Miquel SellarèsTribuna.cat advirtió en su editorial del pasado viernes, en referencia a los organizadores de la manifestación de este domingo contra la inmersión lingüística obligatoria, que ‘aunque no hay que dar demasiada importancia a estos hechos y maniobras minoritarias, hay que estar atentos para dar una respuesta contundente si hiciese falta‘.

El editorial afirma: ‘Todavía hay en nuestra sociedad algunos elementos más perjudiciales: algunos sectores marginales y algunos personajes estrambóticos, supuestamente intelectuales, que padecen una enfermedad que le imprime un auto-odio hacia su sociedad, su lengua, su cultura y su nación, a la que nunca han aceptado. Estos profesan un nacionalismo que no tiene necesidad de denominarse así. Son simplemente ultranacionalistas españoles y utilizan esto para ser algo en una sociedad en la cual sin ello simplemente serían personajes anónimos.

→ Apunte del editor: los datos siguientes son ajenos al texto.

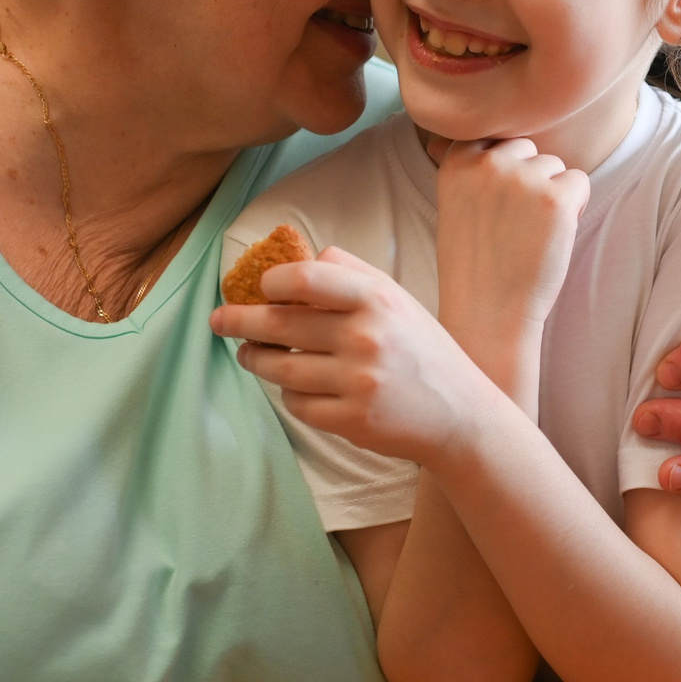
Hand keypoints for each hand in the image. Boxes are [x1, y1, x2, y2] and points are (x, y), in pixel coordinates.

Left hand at [212, 249, 514, 465]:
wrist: (460, 415)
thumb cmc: (421, 350)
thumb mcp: (398, 299)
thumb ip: (350, 274)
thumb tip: (297, 261)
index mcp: (376, 299)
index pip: (304, 279)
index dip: (270, 282)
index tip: (260, 288)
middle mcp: (366, 338)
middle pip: (278, 325)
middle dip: (238, 321)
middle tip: (220, 320)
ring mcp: (357, 382)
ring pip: (279, 368)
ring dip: (254, 359)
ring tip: (248, 353)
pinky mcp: (351, 420)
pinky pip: (296, 404)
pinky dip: (288, 394)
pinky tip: (293, 386)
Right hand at [431, 138, 587, 358]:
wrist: (487, 313)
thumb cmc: (474, 264)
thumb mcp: (455, 205)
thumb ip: (470, 170)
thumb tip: (474, 142)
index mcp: (457, 161)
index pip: (494, 138)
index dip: (503, 171)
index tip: (495, 207)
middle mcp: (488, 162)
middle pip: (527, 148)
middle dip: (529, 179)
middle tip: (515, 224)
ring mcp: (523, 178)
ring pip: (554, 165)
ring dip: (551, 194)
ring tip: (530, 233)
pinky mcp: (556, 198)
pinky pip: (580, 181)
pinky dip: (575, 206)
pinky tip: (552, 235)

De esta forma consiguen que las estructuras del Estado y amplios sectores de los medios de comunicación se hagan eco de sus actividades sectarias‘.

Y añade: ‘Estos personajes del auto-odio esta semana han intentado llevar a cabo una manifestación contra uno de los ejes vitales de nuestra construcción nacional: La inmersión lingüística, herramienta fundamental de la escuela catalana solidaria para sacar adelante una enseñanza que evita la fractura social. Aunque no hay que dar demasiada importancia a estos hechos y maniobras minoritarias, hay que estar atentos para dar una respuesta contundente si hiciese falta. Cataluña y el resto de la nación catalana tiene muchos enemigos externos pero los peores son aquellos internos que ejercen un auto-odio enfermizo‘.

Detrás de este diario digital está su ex director, Miquel Sellarès, fundador de Convergència y de la Asamblea de Cataluña, que en la actualidad preside el Centre d’Estudis Estratègics de Catalunya y dirige la revista Debat Nacionalista, entidades que comparten sede con Tribuna.cat, que actualmente dirige su hija, Mònica Sellarès (y que son generosamente subvencionadas por la Generalidad, a través de la asociación L’Opinió Catalana).

Las advertencias del editorial, ‘dar una respuesta contundente si hiciese falta’, cobran especial relevancia si se tiene en cuenta de dónde provienen: Sellarès tuvo que dimitir como secretario de Comunicación de la Generalidad durante el primer tripartito, en 2004, por ser el responsable del escándalo de los informes secretos para controlar los medios de comunicación en Cataluña, y reconoce en un libro de inminente publicación que durante su mandato como director general de Seguridad Ciudadana de la Generalidad, en 1983, ordenó a los Mossos d’Esquadra espiar al entonces gobernador civil de Barcelona, Ferrán Cardenal, afirmando: ‘Me siento especialmente orgulloso de que Cardenal mirase a su espalda cuando salía de algún lugar’.